= Zala Ubamale =

Former woreda in Ethiopia

Zala Ubamale was one of the 77 woredas in the Southern Nations, Nationalities, and Peoples' Region of Ethiopia. Part of the Gamo Gofa Zone, Zala Ubamale was bordered on the south and west by the Debub Omo Zone, on the northwest by Gofa Zuria, on the northeast by Kucha, on the east by Dita Dermalo and on the southeast by Kemba. Towns in Zala Ubamale included Beto and Meleante. Zala Ubamale was divided for Uba Debretsehay and Zala woredas.

The highest point in this woreda was Mount Argun (3418 meters), which lies near the border with the Debub Omo Zone.

== Demographics ==
Based on figures published by the Central Statistical Agency in 2005, this woreda has an estimated total population of 109,064, of whom 53,437 are men and 55,627 are women; 5,500 or 5.04% of its population are urban dwellers, which is less than the Zone average of 8.5%. With an estimated area of 1,301.72 square kilometers, Zala Ubamale has an estimated population density of 83.8 people per square kilometer, which is less than the Zone average of 156.5.
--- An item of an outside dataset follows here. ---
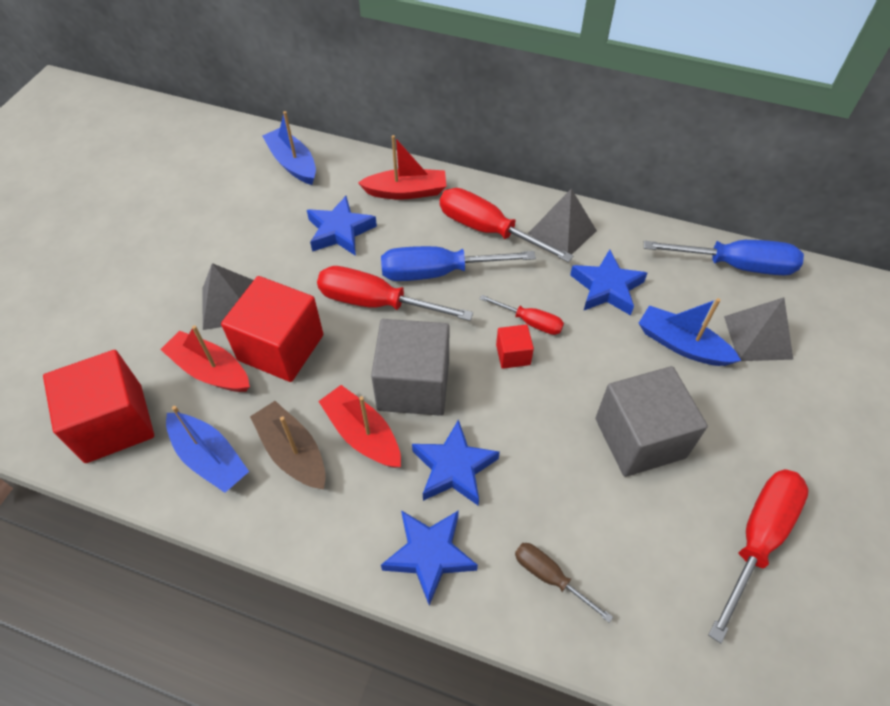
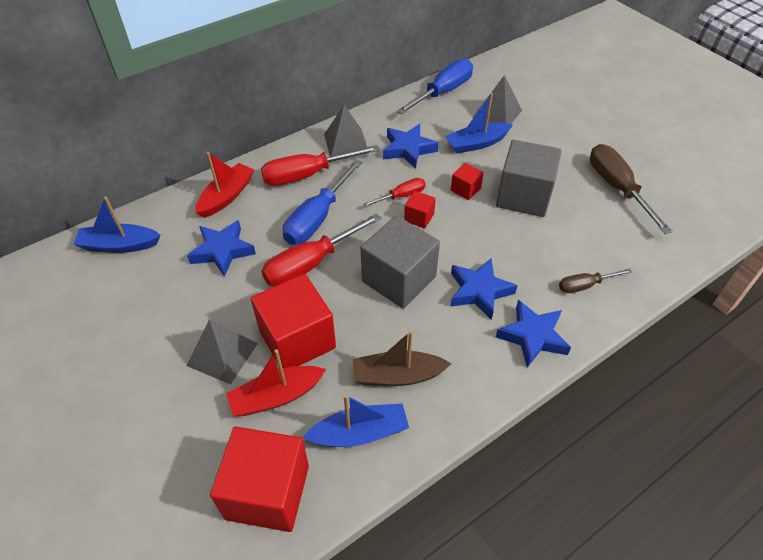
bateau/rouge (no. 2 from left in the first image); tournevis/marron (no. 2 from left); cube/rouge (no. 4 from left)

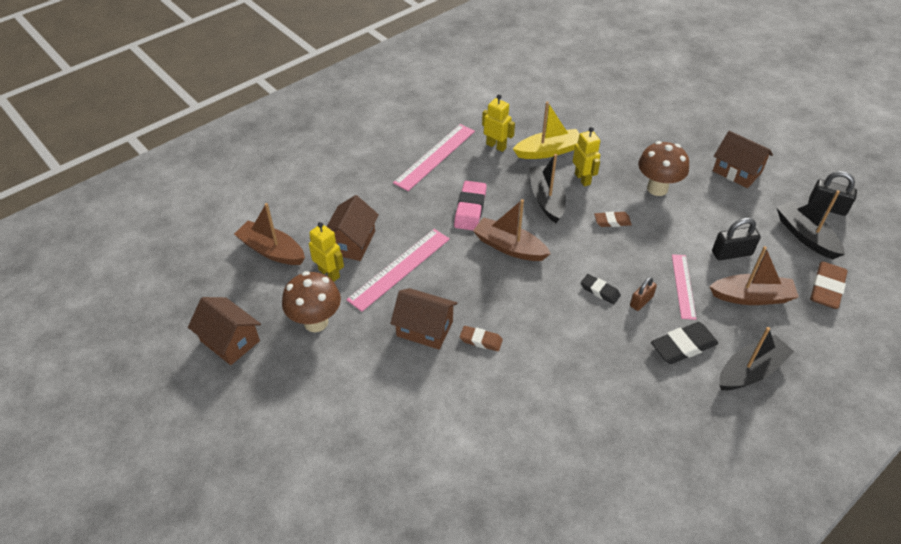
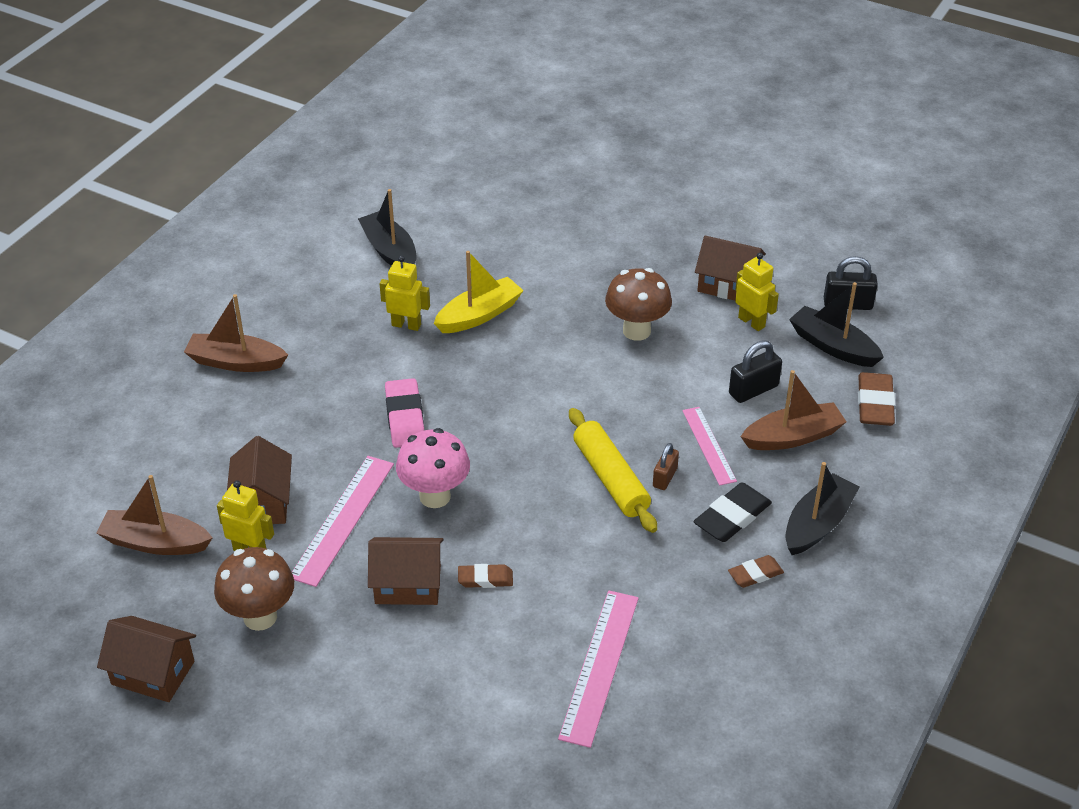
règle/rose (no. 2 from left); bateau/marron (no. 2 from left); bateau/noir (no. 1 from left); robot/jaune (no. 3 from left); rouleau à pâtisserie/jaune; gomme/marron (no. 2 from left); champignon/rose

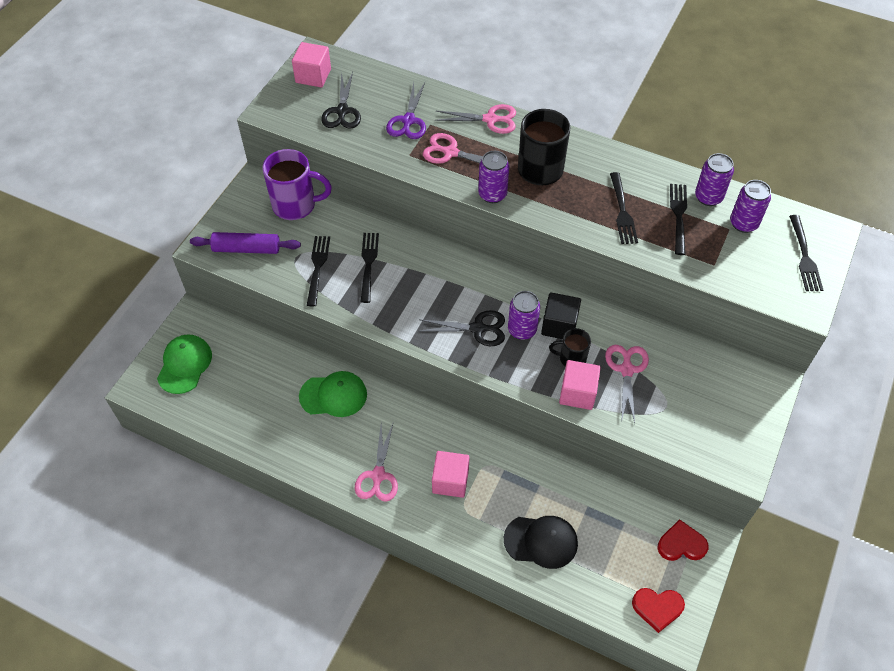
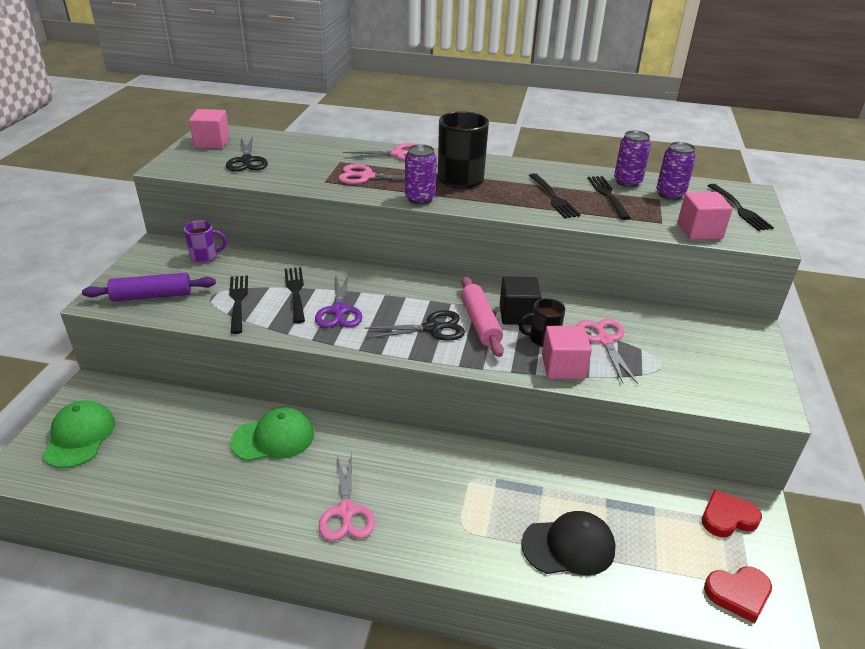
tasse/violet; ciseaux/violet; cube/rose (no. 3 from left); rouleau à pâtisserie/rose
The 1994 national census reported a total population for this woreda of 76,555 of whom 39,073 were men and 37,482 were women; 3,036 or 3.97% of its population were urban dwellers. The five largest ethnic groups reported in Zala Ubamale were the Gezo (50.34%), the Gofa (30.34%), the Aari (11.5%), the Male (2.64%), the Amhara (2.18%), and the Gamo (0.72%); all other ethnic groups made up 2.28% of the population. Gezo is spoken as a first language by 73.51%, 12.13% Aari, 8.01% Oyda, 3.28% Male, and 1.76% spoke Amharic; the remaining 1.76% spoke all other primary languages reported.